In the laboratory part of the course you will carry out from time to time various measurements and will be
asked to draw conclusions. In the course you will be asked to solve problems for homework of an analytic
nature. To help you do these activities you will need to understand the following concepts and/or techniques of
analytical thinking.
Your work will be judged on quality which usually mean time commitment. Your mathematical skills are
only improved with practice. . this exercise is a review of mathematical concepts you will use, master
these and you will not find this course difficult. Whatever is not finished in the laboratory session should
be finished at home and this entire exercise handed in next laboratory period.
I. Metric measurement.
Study the Metric Ruler as you do this exercise.
- - - - - - -
*Required actions:*
**A.** In the course instructions, list the things students will carry out or be asked to do in the laboratory part and in the course.
**B.** According to the course instructions, when must the entire exercise be handed in?

*Data shown:*
- - - - - - -
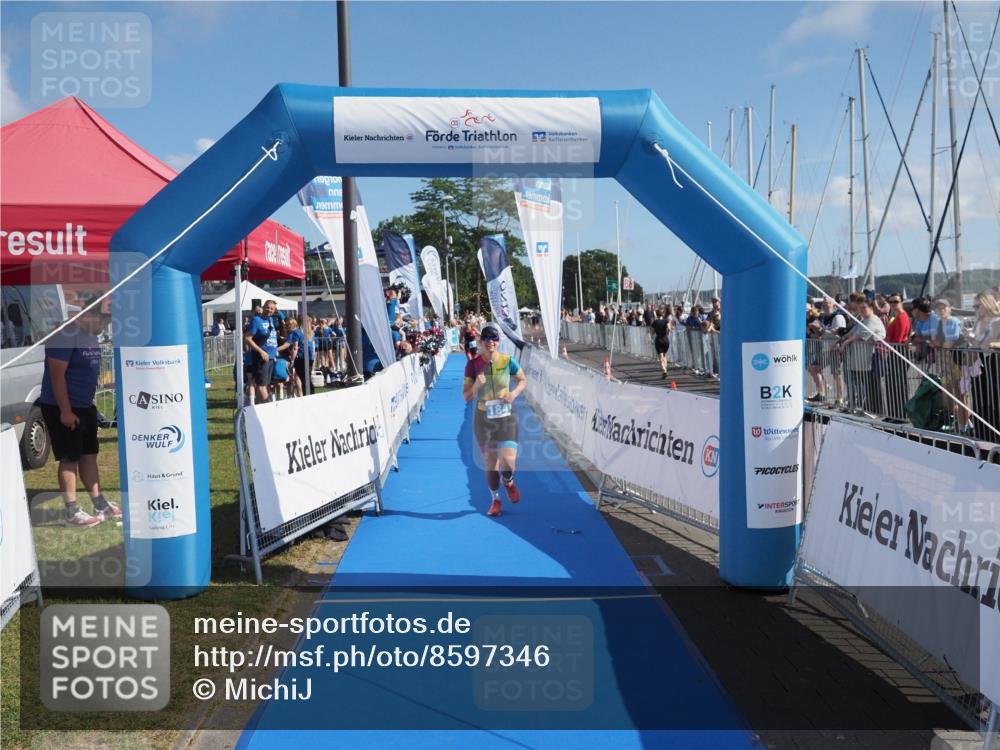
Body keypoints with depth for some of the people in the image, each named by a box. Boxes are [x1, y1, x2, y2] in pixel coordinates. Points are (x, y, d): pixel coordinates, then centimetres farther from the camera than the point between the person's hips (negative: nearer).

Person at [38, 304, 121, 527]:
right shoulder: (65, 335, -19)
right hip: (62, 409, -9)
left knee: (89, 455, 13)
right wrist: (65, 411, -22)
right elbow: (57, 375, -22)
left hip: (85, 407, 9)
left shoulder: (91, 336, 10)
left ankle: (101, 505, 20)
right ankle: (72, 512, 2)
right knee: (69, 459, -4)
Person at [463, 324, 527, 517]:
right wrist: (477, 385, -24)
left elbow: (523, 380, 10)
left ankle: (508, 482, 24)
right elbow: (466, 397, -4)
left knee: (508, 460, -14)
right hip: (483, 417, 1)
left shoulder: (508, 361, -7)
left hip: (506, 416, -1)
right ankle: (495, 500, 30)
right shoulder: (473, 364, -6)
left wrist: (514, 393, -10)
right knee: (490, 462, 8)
- - - - - - -
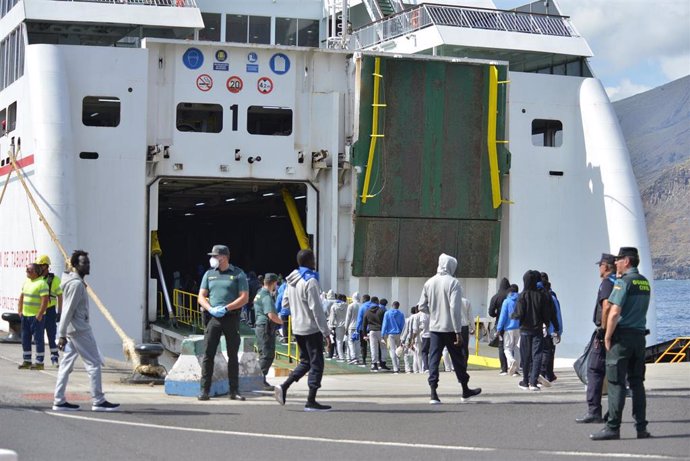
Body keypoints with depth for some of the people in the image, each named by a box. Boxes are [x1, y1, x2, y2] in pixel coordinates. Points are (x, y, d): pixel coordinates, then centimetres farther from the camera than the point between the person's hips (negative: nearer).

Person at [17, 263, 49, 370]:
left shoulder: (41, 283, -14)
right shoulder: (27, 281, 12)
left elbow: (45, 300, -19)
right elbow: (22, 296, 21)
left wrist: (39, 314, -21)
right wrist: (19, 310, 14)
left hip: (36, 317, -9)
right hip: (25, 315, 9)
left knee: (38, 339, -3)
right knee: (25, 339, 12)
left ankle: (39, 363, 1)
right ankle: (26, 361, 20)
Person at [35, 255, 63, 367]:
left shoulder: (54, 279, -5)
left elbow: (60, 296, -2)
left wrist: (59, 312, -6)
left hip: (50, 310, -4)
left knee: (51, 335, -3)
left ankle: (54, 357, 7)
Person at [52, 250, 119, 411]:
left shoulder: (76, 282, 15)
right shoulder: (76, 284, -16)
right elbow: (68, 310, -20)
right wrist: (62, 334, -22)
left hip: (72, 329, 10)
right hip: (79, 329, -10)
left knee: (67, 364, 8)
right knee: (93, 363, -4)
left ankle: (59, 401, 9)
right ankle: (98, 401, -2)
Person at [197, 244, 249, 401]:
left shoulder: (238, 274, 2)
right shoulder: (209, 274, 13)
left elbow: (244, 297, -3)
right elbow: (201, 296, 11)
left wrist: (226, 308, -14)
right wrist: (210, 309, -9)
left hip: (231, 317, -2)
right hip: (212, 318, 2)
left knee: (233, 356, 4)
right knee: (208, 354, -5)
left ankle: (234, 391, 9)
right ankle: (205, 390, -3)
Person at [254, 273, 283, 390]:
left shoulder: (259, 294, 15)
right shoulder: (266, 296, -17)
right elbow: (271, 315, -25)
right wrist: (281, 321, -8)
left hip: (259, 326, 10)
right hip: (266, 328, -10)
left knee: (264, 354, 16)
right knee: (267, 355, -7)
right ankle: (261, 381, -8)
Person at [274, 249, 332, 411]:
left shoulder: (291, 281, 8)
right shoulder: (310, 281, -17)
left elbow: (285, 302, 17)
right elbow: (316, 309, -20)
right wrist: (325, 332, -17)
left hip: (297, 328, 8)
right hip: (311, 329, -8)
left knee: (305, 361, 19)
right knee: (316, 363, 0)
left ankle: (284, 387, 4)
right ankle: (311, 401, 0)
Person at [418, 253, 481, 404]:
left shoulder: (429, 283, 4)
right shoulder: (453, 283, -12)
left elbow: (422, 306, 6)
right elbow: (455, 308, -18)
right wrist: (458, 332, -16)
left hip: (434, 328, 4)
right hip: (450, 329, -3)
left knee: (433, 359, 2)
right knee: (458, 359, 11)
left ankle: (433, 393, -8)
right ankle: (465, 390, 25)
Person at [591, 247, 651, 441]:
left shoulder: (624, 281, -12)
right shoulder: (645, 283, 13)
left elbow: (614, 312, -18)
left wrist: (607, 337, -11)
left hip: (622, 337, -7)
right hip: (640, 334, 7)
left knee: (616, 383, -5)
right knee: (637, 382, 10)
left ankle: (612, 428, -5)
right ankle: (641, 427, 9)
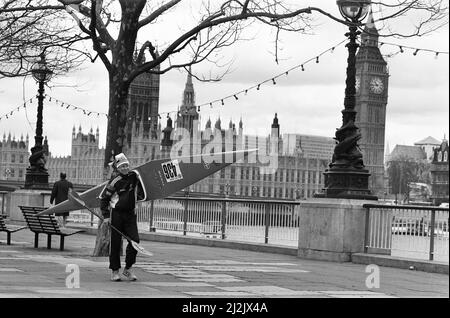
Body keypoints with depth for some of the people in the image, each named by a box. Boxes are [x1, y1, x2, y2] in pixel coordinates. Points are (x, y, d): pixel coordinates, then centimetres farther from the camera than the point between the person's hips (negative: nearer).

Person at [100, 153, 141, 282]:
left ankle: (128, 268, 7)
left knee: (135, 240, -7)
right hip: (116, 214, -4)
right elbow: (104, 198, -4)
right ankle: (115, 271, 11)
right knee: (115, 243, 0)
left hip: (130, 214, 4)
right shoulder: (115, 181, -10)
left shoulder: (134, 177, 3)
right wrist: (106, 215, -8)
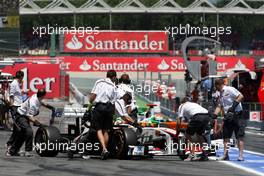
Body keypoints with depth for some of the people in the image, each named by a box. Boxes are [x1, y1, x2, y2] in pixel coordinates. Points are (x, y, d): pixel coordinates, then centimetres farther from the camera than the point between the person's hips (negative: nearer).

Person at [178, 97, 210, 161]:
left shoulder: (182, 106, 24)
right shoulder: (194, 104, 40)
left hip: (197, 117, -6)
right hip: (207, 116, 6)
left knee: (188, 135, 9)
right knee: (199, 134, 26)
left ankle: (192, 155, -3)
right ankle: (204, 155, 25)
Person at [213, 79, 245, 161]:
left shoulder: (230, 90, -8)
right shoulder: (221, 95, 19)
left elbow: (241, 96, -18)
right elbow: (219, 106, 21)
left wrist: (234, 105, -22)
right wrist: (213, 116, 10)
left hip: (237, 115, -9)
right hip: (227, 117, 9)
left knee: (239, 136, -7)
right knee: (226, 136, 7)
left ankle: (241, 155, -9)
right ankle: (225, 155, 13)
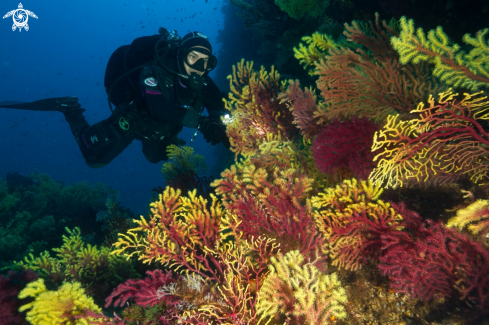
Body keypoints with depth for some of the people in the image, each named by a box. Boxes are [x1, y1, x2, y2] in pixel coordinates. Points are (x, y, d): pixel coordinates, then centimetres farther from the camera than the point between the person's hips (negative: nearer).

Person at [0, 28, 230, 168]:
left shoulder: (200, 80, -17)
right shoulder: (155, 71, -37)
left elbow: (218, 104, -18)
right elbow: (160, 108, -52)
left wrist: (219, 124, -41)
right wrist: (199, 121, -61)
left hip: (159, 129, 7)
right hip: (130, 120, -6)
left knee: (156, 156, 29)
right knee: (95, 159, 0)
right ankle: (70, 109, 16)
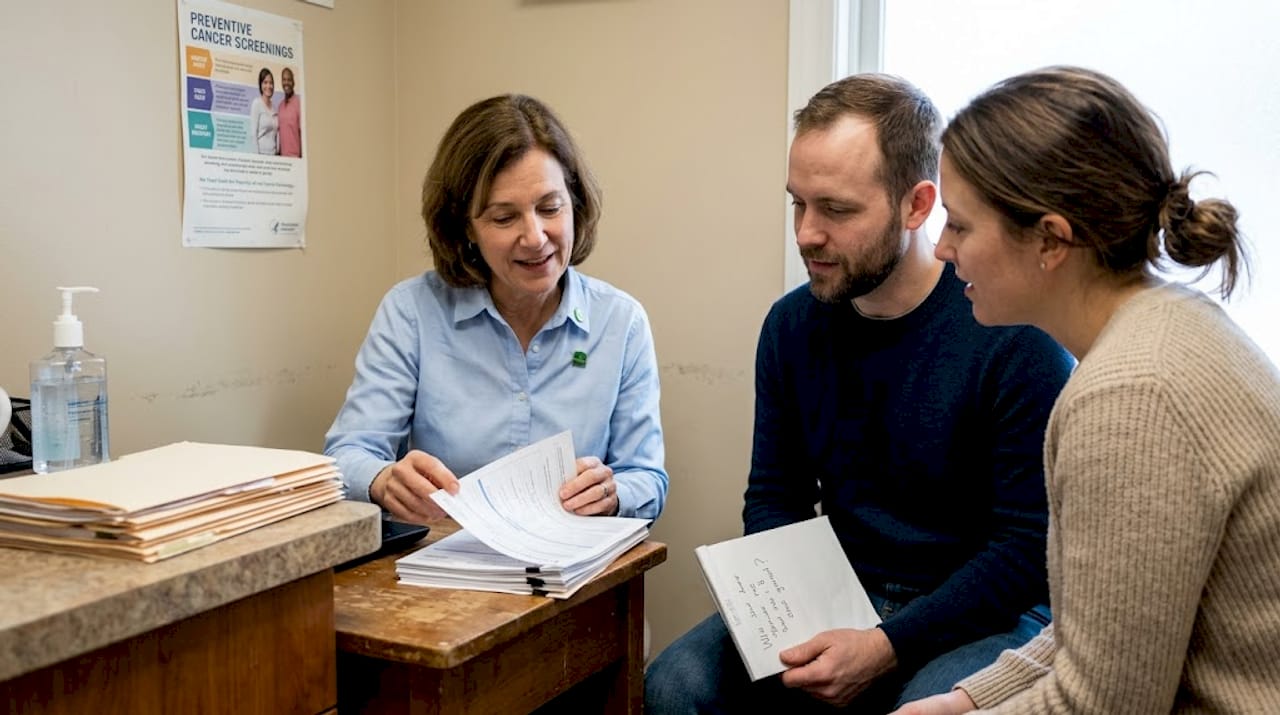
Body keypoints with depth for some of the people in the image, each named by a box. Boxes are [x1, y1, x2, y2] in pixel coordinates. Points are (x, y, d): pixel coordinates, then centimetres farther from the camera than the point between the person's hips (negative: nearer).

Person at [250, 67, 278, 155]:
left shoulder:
- - - - - - -
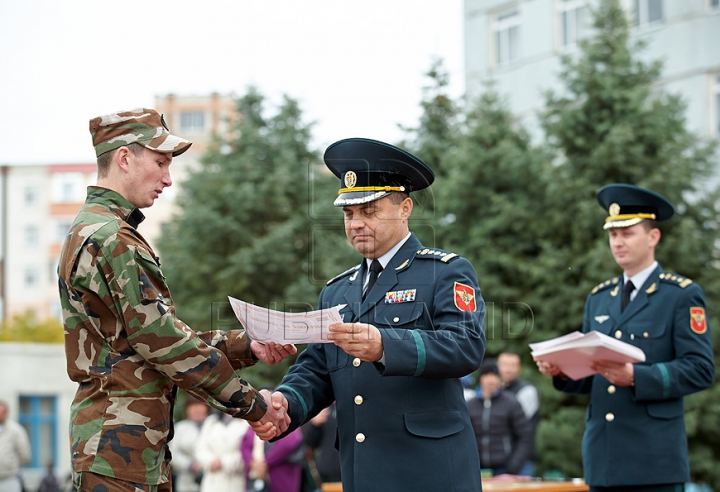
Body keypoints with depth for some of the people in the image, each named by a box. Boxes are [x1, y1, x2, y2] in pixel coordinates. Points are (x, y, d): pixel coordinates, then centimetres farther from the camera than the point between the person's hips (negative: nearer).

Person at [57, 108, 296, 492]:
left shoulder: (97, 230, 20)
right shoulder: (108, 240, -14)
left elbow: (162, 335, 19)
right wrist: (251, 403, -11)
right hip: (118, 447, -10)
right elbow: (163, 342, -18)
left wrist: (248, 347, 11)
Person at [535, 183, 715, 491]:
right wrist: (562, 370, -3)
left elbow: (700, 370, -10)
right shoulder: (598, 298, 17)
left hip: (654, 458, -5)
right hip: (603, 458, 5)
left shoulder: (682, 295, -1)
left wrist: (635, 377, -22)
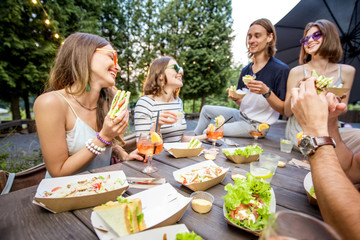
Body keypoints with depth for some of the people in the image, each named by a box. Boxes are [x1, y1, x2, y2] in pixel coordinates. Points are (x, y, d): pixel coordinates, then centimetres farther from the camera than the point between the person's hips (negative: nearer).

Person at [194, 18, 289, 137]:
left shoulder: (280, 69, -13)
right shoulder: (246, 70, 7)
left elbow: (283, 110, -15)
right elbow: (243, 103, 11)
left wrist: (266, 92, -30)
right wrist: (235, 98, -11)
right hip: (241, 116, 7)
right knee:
- - - - - - -
*Task responses:*
**A.**
- Carry out various measurements from time to time
- Draw conclusions
- Solve problems of an analytic nature for homework

**B.** It must be handed in at the next laboratory period.